20240028881. DEEP NEURAL NETWORK (DNN) COMPUTE LOADING AND TRAFFIC-AWARE POWER MANAGEMENT FOR MULTI-CORE ARTIFICIAL INTELLIGENCE (AI) PROCESSING SYSTEM simplified abstract (MEDIATEK INC.)
DEEP NEURAL NETWORK (DNN) COMPUTE LOADING AND TRAFFIC-AWARE POWER MANAGEMENT FOR MULTI-CORE ARTIFICIAL INTELLIGENCE (AI) PROCESSING SYSTEM
Organization Name
Inventor(s)
Chih-Chung Cheng of Hsinchu (TW)
DEEP NEURAL NETWORK (DNN) COMPUTE LOADING AND TRAFFIC-AWARE POWER MANAGEMENT FOR MULTI-CORE ARTIFICIAL INTELLIGENCE (AI) PROCESSING SYSTEM - A simplified explanation of the abstract
This abstract first appeared for US patent application 20240028881 titled 'DEEP NEURAL NETWORK (DNN) COMPUTE LOADING AND TRAFFIC-AWARE POWER MANAGEMENT FOR MULTI-CORE ARTIFICIAL INTELLIGENCE (AI) PROCESSING SYSTEM
Simplified Explanation
The present disclosure describes a method for controlling a processing device to execute an application that runs on a neural network (NN) using a network-on-chip (NoC) architecture. The method involves obtaining compiler information related to the application and the NoC, and controlling the processing device to employ a first routing scheme to process the application when the compiler information does not meet a predefined requirement. When the compiler information meets the predefined requirement, the processing device is controlled to employ a second routing scheme to process the application.
- The method controls a processing device to execute an application on a neural network using a network-on-chip architecture.
- Compiler information related to the application and the network-on-chip is obtained.
- The processing device is controlled to employ a first routing scheme when the compiler information does not meet a predefined requirement.
- The processing device is controlled to employ a second routing scheme when the compiler information meets the predefined requirement.
Potential applications of this technology:
- Efficient execution of applications on neural networks using a network-on-chip architecture.
- Improved performance and resource utilization in processing devices.
- Optimization of routing schemes based on compiler information.
Problems solved by this technology:
- Inefficient execution of applications on neural networks.
- Suboptimal resource utilization in processing devices.
- Lack of flexibility in routing schemes for processing applications.
Benefits of this technology:
- Improved performance and efficiency in executing applications on neural networks.
- Enhanced resource utilization in processing devices.
- Flexibility in choosing routing schemes based on compiler information.

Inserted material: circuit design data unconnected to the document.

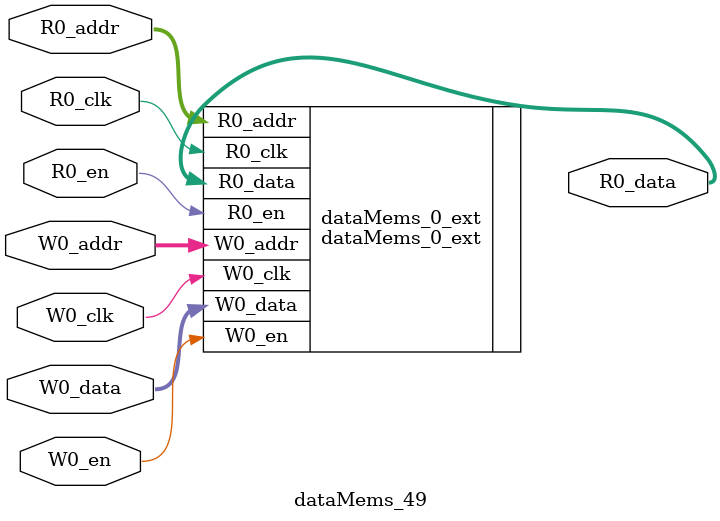
<source format=sv>
`ifndef RANDOMIZE
  `ifdef RANDOMIZE_REG_INIT
    `define RANDOMIZE
  `endif // RANDOMIZE_REG_INIT
`endif // not def RANDOMIZE
`ifndef RANDOMIZE
  `ifdef RANDOMIZE_MEM_INIT
    `define RANDOMIZE
  `endif // RANDOMIZE_MEM_INIT
`endif // not def RANDOMIZE

`ifndef RANDOM
  `define RANDOM $random
`endif // not def RANDOM

// Users can define 'PRINTF_COND' to add an extra gate to prints.
`ifndef PRINTF_COND_
  `ifdef PRINTF_COND
    `define PRINTF_COND_ (`PRINTF_COND)
  `else  // PRINTF_COND
    `define PRINTF_COND_ 1
  `endif // PRINTF_COND
`endif // not def PRINTF_COND_

// Users can define 'ASSERT_VERBOSE_COND' to add an extra gate to assert error printing.
`ifndef ASSERT_VERBOSE_COND_
  `ifdef ASSERT_VERBOSE_COND
    `define ASSERT_VERBOSE_COND_ (`ASSERT_VERBOSE_COND)
  `else  // ASSERT_VERBOSE_COND
    `define ASSERT_VERBOSE_COND_ 1
  `endif // ASSERT_VERBOSE_COND
`endif // not def ASSERT_VERBOSE_COND_

// Users can define 'STOP_COND' to add an extra gate to stop conditions.
`ifndef STOP_COND_
  `ifdef STOP_COND
    `define STOP_COND_ (`STOP_COND)
  `else  // STOP_COND
    `define STOP_COND_ 1
  `endif // STOP_COND
`endif // not def STOP_COND_

// Users can define INIT_RANDOM as general code that gets injected into the
// initializer block for modules with registers.
`ifndef INIT_RANDOM
  `define INIT_RANDOM
`endif // not def INIT_RANDOM

// If using random initialization, you can also define RANDOMIZE_DELAY to
// customize the delay used, otherwise 0.002 is used.
`ifndef RANDOMIZE_DELAY
  `define RANDOMIZE_DELAY 0.002
`endif // not def RANDOMIZE_DELAY

// Define INIT_RANDOM_PROLOG_ for use in our modules below.
`ifndef INIT_RANDOM_PROLOG_
  `ifdef RANDOMIZE
    `ifdef VERILATOR
      `define INIT_RANDOM_PROLOG_ `INIT_RANDOM
    `else  // VERILATOR
      `define INIT_RANDOM_PROLOG_ `INIT_RANDOM #`RANDOMIZE_DELAY begin end
    `endif // VERILATOR
  `else  // RANDOMIZE
    `define INIT_RANDOM_PROLOG_
  `endif // RANDOMIZE
`endif // not def INIT_RANDOM_PROLOG_

// Include register initializers in init blocks unless synthesis is set
`ifndef SYNTHESIS
  `ifndef ENABLE_INITIAL_REG_
    `define ENABLE_INITIAL_REG_
  `endif // not def ENABLE_INITIAL_REG_
`endif // not def SYNTHESIS

// Include rmemory initializers in init blocks unless synthesis is set
`ifndef SYNTHESIS
  `ifndef ENABLE_INITIAL_MEM_
    `define ENABLE_INITIAL_MEM_
  `endif // not def ENABLE_INITIAL_MEM_
`endif // not def SYNTHESIS

module dataMems_49(	// @[generators/ara/src/main/scala/UnsafeAXI4ToTL.scala:365:62]
  input  [4:0]   R0_addr,
  input          R0_en,
  input          R0_clk,
  output [514:0] R0_data,
  input  [4:0]   W0_addr,
  input          W0_en,
  input          W0_clk,
  input  [514:0] W0_data
);

  dataMems_0_ext dataMems_0_ext (	// @[generators/ara/src/main/scala/UnsafeAXI4ToTL.scala:365:62]
    .R0_addr (R0_addr),
    .R0_en   (R0_en),
    .R0_clk  (R0_clk),
    .R0_data (R0_data),
    .W0_addr (W0_addr),
    .W0_en   (W0_en),
    .W0_clk  (W0_clk),
    .W0_data (W0_data)
  );
endmodule


</source>
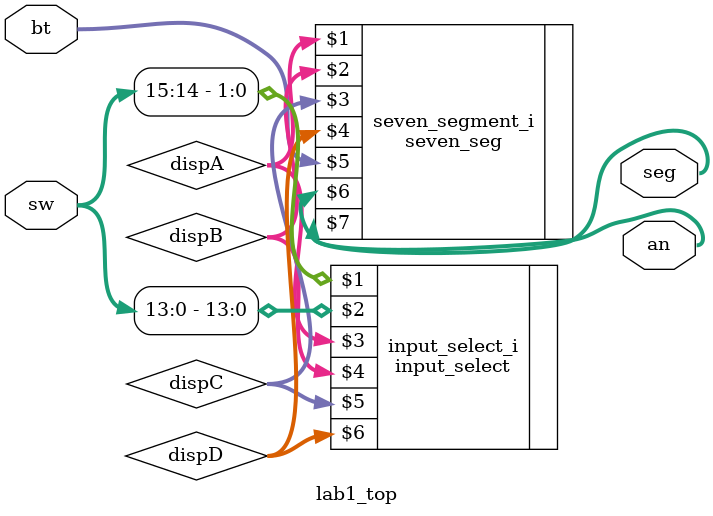
<source format=v>
`timescale 1ns / 1ps

module lab1_top(
        input [15:0] sw,
        input [3:0] bt,
        output [6:0] seg,
        output [3:0] an
    );
    
    reg [3:0] dispA;
    reg [3:0] dispB;
    reg [3:0] dispC;
    reg [3:0] dispD;
    
    input_select input_select_i (sw[15:14],
                                 sw[13:0],
                                 dispA,
                                 dispB,
                                 dispC,
                                 dispD);
                                 
    seven_seg seven_segment_i (dispA,
                               dispB,
                               dispC,
                               dispD,
                               bt,
                               seg,
                               an);
endmodule
</source>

Original Abstract Submitted
aspects of the present disclosure provide a method for controlling a processing device to execute an application that runs on a neural network (nn). the processing device can include a plurality of processing units that are arranged in a network-on-chip (noc) architecture. for example, the method can include obtaining compiler information relating the application and the noc, controlling the processing device to employ a first routing scheme to process the application when the compiler information does not meet a predefined requirement, and controlling the processing device to employ a second routing scheme to process the application when the compiler information meets the predefined requirement.